Genau DAS ist die Schwierigkeit. Es ist ein Unterschied, ob die Menschen zusammen kommen, um eine Form von Arbeit an sich selbst zu erfahren. In der Regel gehen sie dafür nicht ins Theater sondern woanders hin. Die die ins Theater kommen, erwarten nicht unbedingt Interaktion und Mitmachtheater. Man kann das hinbringen, unsere Vorstellungen waren immer recht gut besucht. Aber es erfordert sehr viel Erfahrung mit dieser Theaterform und sehr viel Fingerspitzengefühl. Das ganze Arbeitsmodell ist eine schmale Gradwanderung, sehr fragil und leicht zu kippen.

Man muss sehr gut unterscheiden, was man will: Eher therapeutisches Arbeiten oder aber eher Theaterarbeit. Diese ganzen Ansätze von Boal, Moreno und Fox sind faszinierend.

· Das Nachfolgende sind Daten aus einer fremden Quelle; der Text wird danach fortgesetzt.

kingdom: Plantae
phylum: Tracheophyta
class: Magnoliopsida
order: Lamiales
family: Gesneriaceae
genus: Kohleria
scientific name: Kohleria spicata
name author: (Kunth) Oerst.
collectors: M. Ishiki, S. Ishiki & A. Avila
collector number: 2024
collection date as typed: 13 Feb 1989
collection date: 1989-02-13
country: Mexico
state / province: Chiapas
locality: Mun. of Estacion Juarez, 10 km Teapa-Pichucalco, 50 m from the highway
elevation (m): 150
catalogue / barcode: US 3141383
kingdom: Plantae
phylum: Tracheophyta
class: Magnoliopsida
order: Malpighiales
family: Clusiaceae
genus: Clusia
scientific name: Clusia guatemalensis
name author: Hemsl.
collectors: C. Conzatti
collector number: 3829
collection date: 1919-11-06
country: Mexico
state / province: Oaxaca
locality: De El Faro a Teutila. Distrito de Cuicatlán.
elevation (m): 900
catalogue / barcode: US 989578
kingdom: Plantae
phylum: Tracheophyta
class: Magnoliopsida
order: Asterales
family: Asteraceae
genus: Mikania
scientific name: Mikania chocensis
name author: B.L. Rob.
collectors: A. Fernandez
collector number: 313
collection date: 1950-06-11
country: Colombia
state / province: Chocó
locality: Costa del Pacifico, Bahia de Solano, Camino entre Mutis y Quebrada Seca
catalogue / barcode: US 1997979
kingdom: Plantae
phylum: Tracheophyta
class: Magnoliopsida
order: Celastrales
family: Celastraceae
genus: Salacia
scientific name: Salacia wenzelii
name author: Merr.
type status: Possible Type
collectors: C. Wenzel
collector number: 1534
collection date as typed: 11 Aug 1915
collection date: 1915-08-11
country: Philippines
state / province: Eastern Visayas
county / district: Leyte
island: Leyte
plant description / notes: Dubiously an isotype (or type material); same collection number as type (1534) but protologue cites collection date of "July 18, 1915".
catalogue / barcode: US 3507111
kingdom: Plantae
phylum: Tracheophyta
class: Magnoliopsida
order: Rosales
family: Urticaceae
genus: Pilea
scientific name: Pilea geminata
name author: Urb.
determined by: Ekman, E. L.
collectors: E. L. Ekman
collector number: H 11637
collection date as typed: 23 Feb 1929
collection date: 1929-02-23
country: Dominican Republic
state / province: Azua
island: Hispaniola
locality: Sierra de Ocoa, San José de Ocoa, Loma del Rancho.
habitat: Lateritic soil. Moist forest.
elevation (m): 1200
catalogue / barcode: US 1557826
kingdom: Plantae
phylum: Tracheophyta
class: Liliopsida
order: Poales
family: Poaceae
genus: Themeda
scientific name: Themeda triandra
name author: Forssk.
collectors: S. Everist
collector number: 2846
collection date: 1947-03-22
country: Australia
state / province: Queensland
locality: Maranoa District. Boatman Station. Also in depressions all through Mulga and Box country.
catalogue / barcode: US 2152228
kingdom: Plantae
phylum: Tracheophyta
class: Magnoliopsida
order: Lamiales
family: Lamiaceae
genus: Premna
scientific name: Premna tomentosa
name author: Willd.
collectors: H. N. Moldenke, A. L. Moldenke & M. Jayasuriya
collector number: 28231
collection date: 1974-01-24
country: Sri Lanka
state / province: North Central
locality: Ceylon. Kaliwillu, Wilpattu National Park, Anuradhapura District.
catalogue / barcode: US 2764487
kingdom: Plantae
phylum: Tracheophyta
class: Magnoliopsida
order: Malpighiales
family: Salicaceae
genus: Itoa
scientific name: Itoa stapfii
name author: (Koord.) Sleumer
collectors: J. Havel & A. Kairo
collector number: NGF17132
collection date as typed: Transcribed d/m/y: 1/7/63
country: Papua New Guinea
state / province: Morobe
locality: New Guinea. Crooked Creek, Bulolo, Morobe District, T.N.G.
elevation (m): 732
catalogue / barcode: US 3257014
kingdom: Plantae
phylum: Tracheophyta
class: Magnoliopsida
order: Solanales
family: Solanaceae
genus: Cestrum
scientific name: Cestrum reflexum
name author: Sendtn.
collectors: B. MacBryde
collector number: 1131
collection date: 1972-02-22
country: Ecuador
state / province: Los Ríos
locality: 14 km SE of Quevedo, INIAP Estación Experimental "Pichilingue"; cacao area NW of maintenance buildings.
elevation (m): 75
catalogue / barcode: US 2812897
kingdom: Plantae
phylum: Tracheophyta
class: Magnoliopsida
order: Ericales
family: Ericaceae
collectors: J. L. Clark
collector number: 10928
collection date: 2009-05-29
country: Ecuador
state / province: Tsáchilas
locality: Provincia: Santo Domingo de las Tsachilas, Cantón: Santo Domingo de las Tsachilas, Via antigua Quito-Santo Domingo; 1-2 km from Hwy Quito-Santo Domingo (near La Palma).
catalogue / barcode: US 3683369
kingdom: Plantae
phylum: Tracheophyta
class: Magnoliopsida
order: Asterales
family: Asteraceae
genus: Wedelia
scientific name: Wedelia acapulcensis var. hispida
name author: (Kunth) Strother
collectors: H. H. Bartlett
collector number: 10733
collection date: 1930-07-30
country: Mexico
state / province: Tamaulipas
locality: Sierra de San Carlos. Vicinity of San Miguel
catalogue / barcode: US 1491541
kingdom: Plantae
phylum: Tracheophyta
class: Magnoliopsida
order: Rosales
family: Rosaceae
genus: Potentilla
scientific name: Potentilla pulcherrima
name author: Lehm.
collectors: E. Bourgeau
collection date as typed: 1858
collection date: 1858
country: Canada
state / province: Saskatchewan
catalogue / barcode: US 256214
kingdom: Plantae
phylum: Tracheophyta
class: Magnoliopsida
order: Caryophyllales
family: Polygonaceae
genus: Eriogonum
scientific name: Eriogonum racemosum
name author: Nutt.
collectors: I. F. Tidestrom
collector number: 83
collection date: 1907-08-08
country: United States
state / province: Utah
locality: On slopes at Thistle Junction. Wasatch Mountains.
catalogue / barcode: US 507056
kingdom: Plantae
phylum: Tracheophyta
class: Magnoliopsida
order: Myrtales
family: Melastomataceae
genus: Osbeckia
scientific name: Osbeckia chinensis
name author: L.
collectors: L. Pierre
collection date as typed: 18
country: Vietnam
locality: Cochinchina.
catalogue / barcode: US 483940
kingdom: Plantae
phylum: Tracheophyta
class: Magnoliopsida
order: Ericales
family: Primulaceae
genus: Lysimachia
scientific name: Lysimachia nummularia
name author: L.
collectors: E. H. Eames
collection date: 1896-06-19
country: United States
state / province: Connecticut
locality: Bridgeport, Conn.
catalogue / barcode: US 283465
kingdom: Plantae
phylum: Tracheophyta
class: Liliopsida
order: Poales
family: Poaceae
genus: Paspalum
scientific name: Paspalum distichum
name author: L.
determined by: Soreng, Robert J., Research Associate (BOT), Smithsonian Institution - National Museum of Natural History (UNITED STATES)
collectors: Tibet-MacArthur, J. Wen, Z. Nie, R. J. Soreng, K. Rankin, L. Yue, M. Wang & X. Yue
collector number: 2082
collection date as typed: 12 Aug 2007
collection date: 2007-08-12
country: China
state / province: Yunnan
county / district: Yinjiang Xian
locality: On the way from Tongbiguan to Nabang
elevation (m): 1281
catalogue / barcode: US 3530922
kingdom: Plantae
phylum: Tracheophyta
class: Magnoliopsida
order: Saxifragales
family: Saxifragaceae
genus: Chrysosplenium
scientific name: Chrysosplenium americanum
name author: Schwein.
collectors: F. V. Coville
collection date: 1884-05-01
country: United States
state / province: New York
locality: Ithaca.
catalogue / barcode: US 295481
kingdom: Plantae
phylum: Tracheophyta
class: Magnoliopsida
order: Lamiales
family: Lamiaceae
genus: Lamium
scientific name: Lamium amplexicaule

Wenn sie aber auch funktionieren sollen und zwar im Theater und nur da, verlangt es sehr sehr gute Vorarbeit, viel Erfahrung und auch Können mit diesen Arbeitsformen, damit das klappt.
Titel: Re: Verhältnis Akteur - Zuschauer (Theaterarbeit)
Beitrag von: whoknows am 24. Oktober 2005, 00:32:20
und eben ein Publikum, das dafür offen ist.
ZitatDie die ins Theater kommen, erwarten nicht unbedingt Interaktion und Mitmachtheater








Titel: Re: Verhältnis Akteur - Zuschauer (Theaterarbeit)
Beitrag von: angel am 27. Oktober 2005, 01:56:10
Hallo,

ich gebe Euch recht, daß Boal kein Theater ist, was in einem spezialisierten Raum stattfindet. Die Bühne ist der Alltag. Sie kann ein Kaufhaus oder ein Restaurant sein. "Theater" kann auf der Straße oder in der U-Bahn stattfinden.
http://www.projektwerkstatt.de/topaktuell/dan/ubunt.html
Titel: Re: Verhältnis Akteur - Zuschauer (Theaterarbeit)
Beitrag von: angel am 03. November 2005, 22:48:40
Wer hin und wieder versucht, das Publikum im Theater - zumeist durch Provokationen - dazu zu bringen, selbst aktiv zu werden, ist Christoph Schlingensief.
Was haltet Ihr von ihm und seiner Arbeit bzw. Herangehensweise?
Titel: Re: Verhältnis Akteur - Zuschauer (Theaterarbeit)
Beitrag von: whoknows am 04. November 2005, 00:00:21
Ursprünglich mochte ich ihn. Inzwischen ist er ein schlechter Klon seiner selbst geworden, finde ich. Ich bin im Übrigen nicht der Meinung, dass er das Publikum zu Aktivität bringen wollte: Seine "Theaterevents" funktionierten erst durch und mit den Medien. ich glaube auch, das war der Plan. Ob das Werk jetzt professionell auf die Beine gestellt wurde, war wurscht  - es ging um die REZEPTION. Alles was er machte, zielte auf die REAKTION der Medien. Genau damit hat er sie an der Nase herumgeführt. Und das war auch das genialische daran. Inzwischen wie gesagt, ist er nur noch Pose. Finde ich.
Titel: Re: Verhältnis Akteur - Zuschauer (Theaterarbeit)
Beitrag von: angel am 04. November 2005, 01:38:25
Whoknows, ich gebe Dir im großen und ganzen recht und denke auch, daß er selbst mit z.B. der "Chance 2000" und dem Versuch, in eine soziale Bewegung zu intervenieren, im Grunde sich selbst inszeniert hat. Doch ein guter Freund sagte mal zu mir: "Selbst wenn jemand narzisstisch ist - wenn er trotzdem gut ist und etwas bewirkt, so kann man den Narzissmus auch als Produktivkraft ansehen..."  

Schlingensief neigt auch zu Tabubrüchen - um Reaktionen hervorzurufen. Er hat auch gute Aktionen gemacht und damit Kontroversen ausgelöst, aber ich kann ihn nicht mehr ernst nehmen. Es ist zu viel Spektaktel und Getöse und zu wenig Inhalt was er und wie er sich (re-)präsentiert, finde ich.
Titel: Re: Verhältnis Akteur - Zuschauer (Theaterarbeit)
Beitrag von: whoknows am 04. November 2005, 11:24:21
Seit er in Bayreuth inszenieren durfte, KANN das Konzept nciht mehr aufgehen. Wenn er mal umarmt wurde von der Hochkultur, isses vorbei. Ich denke, das weiss er auch, und er hat sich wohl bewusst dafür entschieden. Ist vielleicht auch ein Altersfrage - jetzt geht es ihm darum, wirklich mal seine Schäfchen in's Trockene zu bringen.